Contorno do Mestre Álvaro (para uso em Opinião da Gazeta somente)
Contorno do Mestre Álvaro Crédito: Fernando Madeira
Surpresa seria se não houvesse tanta burocracia, mesmo assim é preciso insistir publicamente: não faz sentido algum que, quase dois anos após a inauguração do Contorno do Mestre Álvaro, rota pensada para tirar a BR 101 do perímetro urbano da Serra, os quase 20 quilômetros entregues em dezembro de 2023  ainda não estejam sob a guarda da Ecovias Capixaba, que acabou de assinar novo contrato de concessão da via
Assim como se aguarda a municipalização do trecho urbano, do quilômetro 244,9 ao quilômetro 276,8. Conforme o prometido em 2022 pela gestão municipal da época, o novo Plano Diretor Municipal (PDM) da Serra iria prever ciclovias, viadutos, reduções de semáforos e galerias comerciais. Ou seja, uma cara de avenida para uma via que sempre teve tráfego intenso de veículos pesados. Afinal, é o trecho de uma das maiores rodovias do país fazendo parte da cidade. O avanço urbano para a Serra com a mudança é incontestável.
A oficialização dessa troca  não é mera formalidade. Ela muda tudo: melhora os serviços prestados aos usuários da BR 101, dá mais qualidade urbana aos moradores da cidade e acaba com qualquer insegurança jurídica.

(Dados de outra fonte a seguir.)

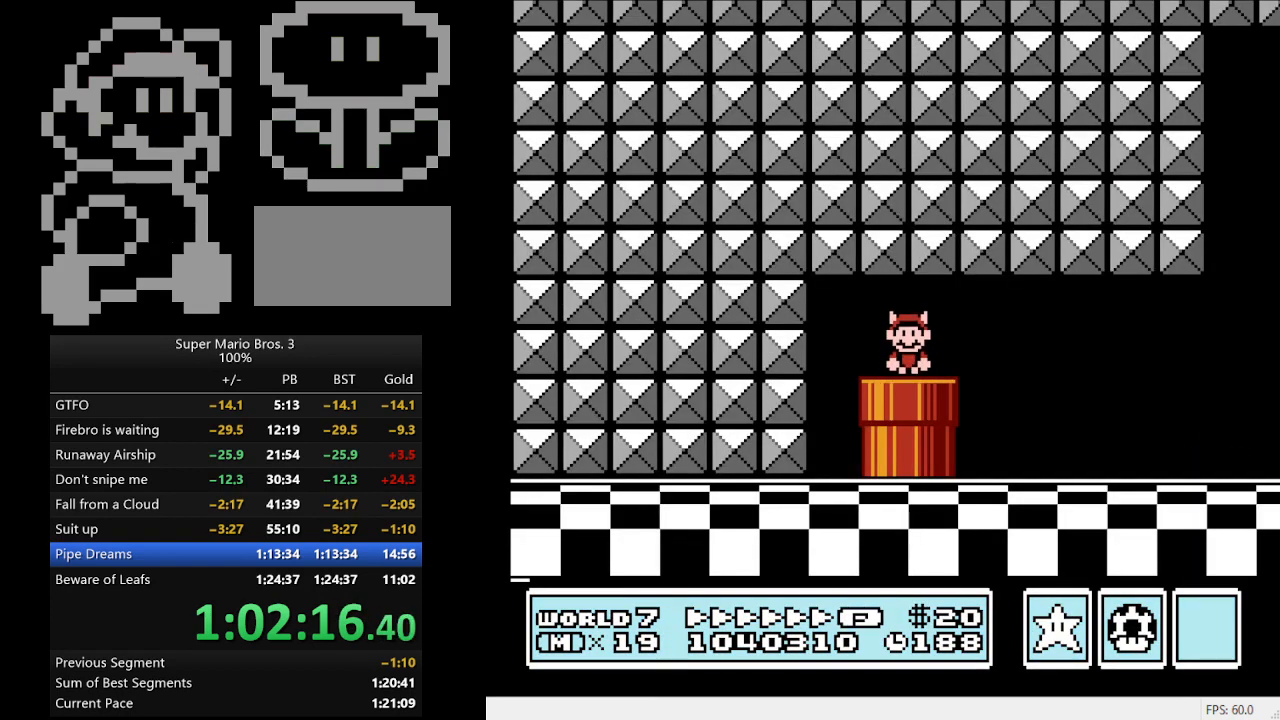
{"buttons": ["B", "DPAD_RIGHT"], "events": [[233, "A", "down"], [367, "A", "up"]]}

Para quem passa pelo Contorno do Mestre Álvaro, é a garantia de manutenção feita pela concessionária, assim como a prestação de serviços como ambulância, veículos de inspeção e guinchos. É com a Ecovias assumindo o trecho que a concessão tem razão de ser nesse empreendimento viário com verbas federais para encurtar distâncias e aumentar a segurança do tráfego. Enquanto isso não ocorre, os reparos seguem feitos pelo Departamento Nacional de Infraestrutura de Transportes (Dnit).
A reversão dos trechos parou na etapa de arrolamento em janeiro de 2024, um mês após a inauguração do Contorno.  Nessa fase, é feito o levantamento de todos os bens existentes no trecho urbano da rodovia e no Contorno do Mestre Álvaro. A efetivação da troca agora está prevista para o fim deste ano. O trâmite em questão é supervisionado pela Agência Nacional de Transportes Terrestres (ANTT).
Vale lembrar que o Contorno do Mestre Álvaro foi uma obra cercada de problemas e atrasos. Acelerar esse processo é reduzir uma infinidade de possíveis entraves pelo caminho.  Mas, acima de tudo, é entregar à população o que foi prometido desde o início.